Once you have read the records below, write them all out exactly as given.
──────── Data to use
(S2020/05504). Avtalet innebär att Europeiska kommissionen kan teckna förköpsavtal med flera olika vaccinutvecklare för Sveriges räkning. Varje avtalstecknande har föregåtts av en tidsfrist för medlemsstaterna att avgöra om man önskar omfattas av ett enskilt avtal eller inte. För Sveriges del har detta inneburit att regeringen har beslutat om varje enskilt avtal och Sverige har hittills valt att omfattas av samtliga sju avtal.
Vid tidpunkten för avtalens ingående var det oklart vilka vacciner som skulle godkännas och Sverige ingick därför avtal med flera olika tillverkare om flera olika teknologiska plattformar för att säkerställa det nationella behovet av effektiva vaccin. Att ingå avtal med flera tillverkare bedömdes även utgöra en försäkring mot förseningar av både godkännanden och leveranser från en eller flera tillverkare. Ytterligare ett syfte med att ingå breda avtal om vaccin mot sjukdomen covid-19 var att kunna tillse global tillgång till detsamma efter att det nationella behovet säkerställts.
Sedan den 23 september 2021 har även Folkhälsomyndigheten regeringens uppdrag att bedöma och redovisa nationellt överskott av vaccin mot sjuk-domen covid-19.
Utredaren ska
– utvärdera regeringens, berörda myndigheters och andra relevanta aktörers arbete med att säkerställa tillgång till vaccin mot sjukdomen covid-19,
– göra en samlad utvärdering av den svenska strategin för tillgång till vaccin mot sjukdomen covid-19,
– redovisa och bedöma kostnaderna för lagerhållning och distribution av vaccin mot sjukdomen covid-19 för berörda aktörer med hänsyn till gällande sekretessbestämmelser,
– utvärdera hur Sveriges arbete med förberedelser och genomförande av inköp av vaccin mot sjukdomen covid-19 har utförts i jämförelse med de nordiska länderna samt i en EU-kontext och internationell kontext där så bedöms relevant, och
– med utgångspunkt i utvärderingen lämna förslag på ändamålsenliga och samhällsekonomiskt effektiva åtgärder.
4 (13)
────────────────
# Response area
(S2020/05504). Avtalet innebär att Europeiska kommissionen kan teckna förköpsavtal med flera olika vaccinutvecklare för Sveriges räkning. Varje avtalstecknande har föregåtts av en tidsfrist för medlemsstaterna att avgöra om man önskar omfattas av ett enskilt avtal eller inte. För Sveriges del har detta inneburit att regeringen har beslutat om varje enskilt avtal och Sverige har hittills valt att omfattas av samtliga sju avtal.
Vid tidpunkten för avtalens ingående var det oklart vilka vacciner som skulle godkännas och Sverige ingick därför avtal med flera olika tillverkare om flera olika teknologiska plattformar för att säkerställa det nationella behovet av effektiva vaccin. Att ingå avtal med flera tillverkare bedömdes även utgöra en försäkring mot förseningar av både godkännanden och leveranser från en eller flera tillverkare. Ytterligare ett syfte med att ingå breda avtal om vaccin mot sjukdomen covid-19 var att kunna tillse global tillgång till detsamma efter att det nationella behovet säkerställts.
Sedan den 23 september 2021 har även Folkhälsomyndigheten regeringens uppdrag att bedöma och redovisa nationellt överskott av vaccin mot sjuk-domen covid-19.
Utredaren ska
– utvärdera regeringens, berörda myndigheters och andra relevanta aktörers arbete med att säkerställa tillgång till vaccin mot sjukdomen covid-19,
– göra en samlad utvärdering av den svenska strategin för tillgång till vaccin mot sjukdomen covid-19,
– redovisa och bedöma kostnaderna för lagerhållning och distribution av vaccin mot sjukdomen covid-19 för berörda aktörer med hänsyn till gällande sekretessbestämmelser,
– utvärdera hur Sveriges arbete med förberedelser och genomförande av inköp av vaccin mot sjukdomen covid-19 har utförts i jämförelse med de nordiska länderna samt i en EU-kontext och internationell kontext där så bedöms relevant, och
– med utgångspunkt i utvärderingen lämna förslag på ändamålsenliga och samhällsekonomiskt effektiva åtgärder.
4 (13)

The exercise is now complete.